Suddenly the laughter came to an abrupt end, as though it were cut in twain with a sharp knife. The girl continued for a few seconds shrieking and rapping her heels on the floor, her head thrown back; then she clearly became aware of the fact that something unusual had occurred. She looked up in surprise at the men on the settee, followed the direction of their eyes, and saw standing at the porch door a man of medium stature, wearing a long riding cloak and carrying a book in one hand. The doorway framed him. The dimness of the shadowy eventide made a background for his head, the candle which Susan had lighted in the room shone upon his face, revealing the thin, refined features of a man who was no longer young. His face was sweetness made visible—eyes that looked in brotherly trustfulness into the eyes of others, and that, consequently, drew trust from others—illimitable trust.

The girl stared at the stranger who had appeared in the doorway with such suddenness; and she saw what manner of man he was. There was an expression of mild surprise on his face while he looked at her, the central figure in the room; but she saw that there was a gentle smile about his eyes.

“I hope that I am not an intruder upon your gaiety,” said the stranger. “I knocked twice at the door, and then, hearing the shrieks of distress, I ventured to enter. I hoped to be of some assistance—shrieks mixed with laughter—well, I have stopped both.”

The miller was on his feet in a moment.

“Foolery, sir, girl's foolery all!” he said, going towards the stranger. “Pray, enter, if you can be persuaded that you are not entering a Bedlam mad-house.”

“Nay, sir,” said the newcomer. “'Twould be foolish to condemn simply because I do not understand. I am a stranger to this county of England; I have had no chance of becoming familiar with your pastimes. Dear child, forgive me if I broke in upon your merriment,” he added, turning to Nelly; “Good sir,”—he was now facing the miller—“I have ridden close upon thirty miles to-day—the last four in the want of a shoe; my horse must have cast it in the quagmire between the low hills. Yours was the first light that I saw—I was in hopes that it came from a blacksmith's forge.”

The miller laughed.

“'Tis better than that, good sir,” said he. “The truth is that the smith of these parts is a fellow not to be trusted by travellers: his forge is black tonight, unless his apprentices are better men than he. He is a huge eater of salmon and divers dainties, and he will drink as much as a mugful of cider before the night is past.”

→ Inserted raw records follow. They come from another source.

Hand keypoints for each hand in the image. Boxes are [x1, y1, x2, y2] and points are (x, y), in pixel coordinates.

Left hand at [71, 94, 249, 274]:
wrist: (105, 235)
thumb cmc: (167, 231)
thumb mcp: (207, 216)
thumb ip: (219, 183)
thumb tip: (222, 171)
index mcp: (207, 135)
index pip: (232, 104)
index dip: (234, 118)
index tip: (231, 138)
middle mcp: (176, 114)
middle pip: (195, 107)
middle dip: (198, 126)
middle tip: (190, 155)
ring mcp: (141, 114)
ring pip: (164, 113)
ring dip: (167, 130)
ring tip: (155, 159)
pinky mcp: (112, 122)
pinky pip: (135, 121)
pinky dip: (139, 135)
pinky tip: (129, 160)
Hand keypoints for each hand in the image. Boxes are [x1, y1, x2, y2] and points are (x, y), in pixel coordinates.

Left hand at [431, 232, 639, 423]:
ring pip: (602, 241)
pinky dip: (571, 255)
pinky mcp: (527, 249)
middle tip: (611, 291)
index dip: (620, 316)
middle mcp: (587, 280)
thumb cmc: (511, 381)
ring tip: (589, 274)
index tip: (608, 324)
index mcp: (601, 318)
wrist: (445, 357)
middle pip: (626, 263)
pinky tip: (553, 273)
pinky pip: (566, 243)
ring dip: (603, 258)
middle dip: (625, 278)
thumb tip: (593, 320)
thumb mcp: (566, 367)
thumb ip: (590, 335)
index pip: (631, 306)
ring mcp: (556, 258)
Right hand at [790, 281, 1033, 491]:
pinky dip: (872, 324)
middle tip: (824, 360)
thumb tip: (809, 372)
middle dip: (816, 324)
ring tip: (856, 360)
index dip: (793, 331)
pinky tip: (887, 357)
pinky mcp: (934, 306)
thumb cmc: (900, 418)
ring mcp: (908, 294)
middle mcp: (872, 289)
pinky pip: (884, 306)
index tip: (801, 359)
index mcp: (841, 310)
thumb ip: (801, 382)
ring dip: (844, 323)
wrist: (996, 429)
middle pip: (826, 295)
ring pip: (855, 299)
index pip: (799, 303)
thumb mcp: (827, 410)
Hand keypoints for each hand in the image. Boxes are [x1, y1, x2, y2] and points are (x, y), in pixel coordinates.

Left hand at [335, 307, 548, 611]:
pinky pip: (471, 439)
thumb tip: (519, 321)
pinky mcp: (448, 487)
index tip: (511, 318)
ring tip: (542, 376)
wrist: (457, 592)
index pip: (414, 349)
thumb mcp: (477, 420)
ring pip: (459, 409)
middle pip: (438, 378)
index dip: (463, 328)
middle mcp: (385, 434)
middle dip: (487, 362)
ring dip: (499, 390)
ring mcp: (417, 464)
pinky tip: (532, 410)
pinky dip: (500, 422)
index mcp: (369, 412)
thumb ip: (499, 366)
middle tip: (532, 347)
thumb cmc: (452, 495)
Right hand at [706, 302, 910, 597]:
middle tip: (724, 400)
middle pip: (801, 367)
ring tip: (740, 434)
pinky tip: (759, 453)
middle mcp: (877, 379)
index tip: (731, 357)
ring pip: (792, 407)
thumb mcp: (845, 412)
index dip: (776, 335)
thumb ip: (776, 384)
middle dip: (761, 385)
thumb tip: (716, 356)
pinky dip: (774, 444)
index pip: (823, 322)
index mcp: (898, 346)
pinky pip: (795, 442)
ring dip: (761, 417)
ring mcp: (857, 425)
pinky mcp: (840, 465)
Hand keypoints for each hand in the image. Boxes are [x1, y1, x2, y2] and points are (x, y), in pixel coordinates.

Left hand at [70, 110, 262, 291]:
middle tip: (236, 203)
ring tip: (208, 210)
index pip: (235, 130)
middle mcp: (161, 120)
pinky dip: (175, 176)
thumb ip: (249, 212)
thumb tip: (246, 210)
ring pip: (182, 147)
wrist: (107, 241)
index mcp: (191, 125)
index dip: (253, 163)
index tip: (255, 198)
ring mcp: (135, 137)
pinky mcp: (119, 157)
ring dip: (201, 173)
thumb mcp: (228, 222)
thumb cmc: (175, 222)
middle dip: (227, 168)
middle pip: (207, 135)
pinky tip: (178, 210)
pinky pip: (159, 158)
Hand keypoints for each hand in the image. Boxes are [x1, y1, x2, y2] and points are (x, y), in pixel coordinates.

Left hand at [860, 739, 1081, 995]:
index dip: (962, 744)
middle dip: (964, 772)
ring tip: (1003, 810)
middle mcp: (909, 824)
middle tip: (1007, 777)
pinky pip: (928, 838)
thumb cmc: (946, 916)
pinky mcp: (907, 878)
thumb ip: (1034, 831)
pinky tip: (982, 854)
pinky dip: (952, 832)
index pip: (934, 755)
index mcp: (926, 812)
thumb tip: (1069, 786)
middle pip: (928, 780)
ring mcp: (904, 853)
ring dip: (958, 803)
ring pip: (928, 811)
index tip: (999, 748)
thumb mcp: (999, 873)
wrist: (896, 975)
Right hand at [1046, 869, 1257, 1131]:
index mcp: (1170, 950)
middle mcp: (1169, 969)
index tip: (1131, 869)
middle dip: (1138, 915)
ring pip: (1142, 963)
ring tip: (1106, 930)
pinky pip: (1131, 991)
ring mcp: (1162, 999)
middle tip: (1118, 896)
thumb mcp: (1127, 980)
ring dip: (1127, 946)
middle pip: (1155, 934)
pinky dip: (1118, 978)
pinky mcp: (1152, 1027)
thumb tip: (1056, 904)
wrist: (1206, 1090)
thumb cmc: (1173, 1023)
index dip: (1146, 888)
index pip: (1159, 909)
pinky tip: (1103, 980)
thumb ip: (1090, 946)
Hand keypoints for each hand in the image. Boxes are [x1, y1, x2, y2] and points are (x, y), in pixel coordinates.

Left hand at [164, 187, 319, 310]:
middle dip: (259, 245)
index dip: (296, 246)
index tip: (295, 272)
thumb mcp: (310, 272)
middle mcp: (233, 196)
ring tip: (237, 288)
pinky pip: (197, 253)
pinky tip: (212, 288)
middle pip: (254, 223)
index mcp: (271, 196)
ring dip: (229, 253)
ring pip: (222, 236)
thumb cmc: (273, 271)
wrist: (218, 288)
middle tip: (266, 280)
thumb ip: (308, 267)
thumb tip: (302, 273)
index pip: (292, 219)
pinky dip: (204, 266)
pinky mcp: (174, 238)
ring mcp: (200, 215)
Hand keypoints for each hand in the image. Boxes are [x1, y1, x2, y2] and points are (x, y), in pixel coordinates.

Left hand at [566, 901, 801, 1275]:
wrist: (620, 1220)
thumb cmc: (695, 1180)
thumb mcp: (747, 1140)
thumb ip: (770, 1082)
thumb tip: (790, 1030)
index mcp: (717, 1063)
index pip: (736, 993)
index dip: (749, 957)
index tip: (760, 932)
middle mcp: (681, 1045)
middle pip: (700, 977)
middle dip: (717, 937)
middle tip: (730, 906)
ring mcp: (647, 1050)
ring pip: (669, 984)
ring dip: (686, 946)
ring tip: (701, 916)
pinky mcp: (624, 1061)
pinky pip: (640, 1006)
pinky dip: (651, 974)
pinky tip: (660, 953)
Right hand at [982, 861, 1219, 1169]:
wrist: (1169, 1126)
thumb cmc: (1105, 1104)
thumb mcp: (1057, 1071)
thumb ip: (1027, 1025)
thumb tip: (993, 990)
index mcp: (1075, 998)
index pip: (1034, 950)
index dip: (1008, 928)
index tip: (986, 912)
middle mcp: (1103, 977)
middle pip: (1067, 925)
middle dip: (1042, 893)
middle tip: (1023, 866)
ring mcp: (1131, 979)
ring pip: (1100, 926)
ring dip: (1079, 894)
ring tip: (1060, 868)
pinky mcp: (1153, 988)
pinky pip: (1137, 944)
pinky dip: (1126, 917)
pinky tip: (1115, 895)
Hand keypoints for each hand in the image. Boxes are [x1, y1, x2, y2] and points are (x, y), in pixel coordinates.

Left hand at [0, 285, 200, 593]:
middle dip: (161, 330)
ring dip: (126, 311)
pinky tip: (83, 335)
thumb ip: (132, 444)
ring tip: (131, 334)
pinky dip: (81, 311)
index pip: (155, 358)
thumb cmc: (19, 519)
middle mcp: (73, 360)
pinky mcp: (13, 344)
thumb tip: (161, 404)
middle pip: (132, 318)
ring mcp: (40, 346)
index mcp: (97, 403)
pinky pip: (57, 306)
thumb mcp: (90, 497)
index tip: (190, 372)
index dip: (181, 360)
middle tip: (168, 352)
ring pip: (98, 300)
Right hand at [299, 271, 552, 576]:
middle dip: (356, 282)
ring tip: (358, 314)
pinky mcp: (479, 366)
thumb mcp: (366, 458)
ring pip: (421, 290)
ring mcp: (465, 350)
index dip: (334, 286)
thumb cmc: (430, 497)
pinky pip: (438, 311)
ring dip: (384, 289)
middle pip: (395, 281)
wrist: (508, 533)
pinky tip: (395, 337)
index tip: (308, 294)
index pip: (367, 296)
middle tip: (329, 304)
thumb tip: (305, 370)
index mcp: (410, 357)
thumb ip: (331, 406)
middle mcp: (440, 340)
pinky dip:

“But he is a fellow that is ready to sacrifice a cut of salmon and a gallon of cider to earn a sixpence for a shoe, sir,” said Hal Holmes, rising from the settee and giving himself a shake. “In short, sir, I be Holmes, the smith, whose lewd character has been notified to your honour, and if you trust me with your nag, I'll promise you to fit a shoe on him within the half-hour.”

The stranger looked from the smith to the miller, and back again to the smith, and his smile broadened.

“Good neighbours both, I can see,” he said. “I thank you, smith. How far is it to Porthawn, pray, and what may this placed be called?”

Before he could be answered the door opened and Jake Pullsford entered the room. The sound of his entrance caused the stranger to turn his head. Jake gave an exclamation of surprise.

“Mr. Wesley!” he said in a whisper that had something of awe in its tone. “Mr. Wesley! How is this possible? I have spent the afternoon talking of you, sir.”

At the sound of the name the miller glanced meaningly at the smith. They were plainly surprised.

“Well, my brother,” said Mr. Wesley, “I ask nothing better than to give you the chance of talking to me for the next hour. I remember you well. You are Jake Pullsford, who came to see me a month ago at Bristol. You have been much in my thoughts—in my prayers.”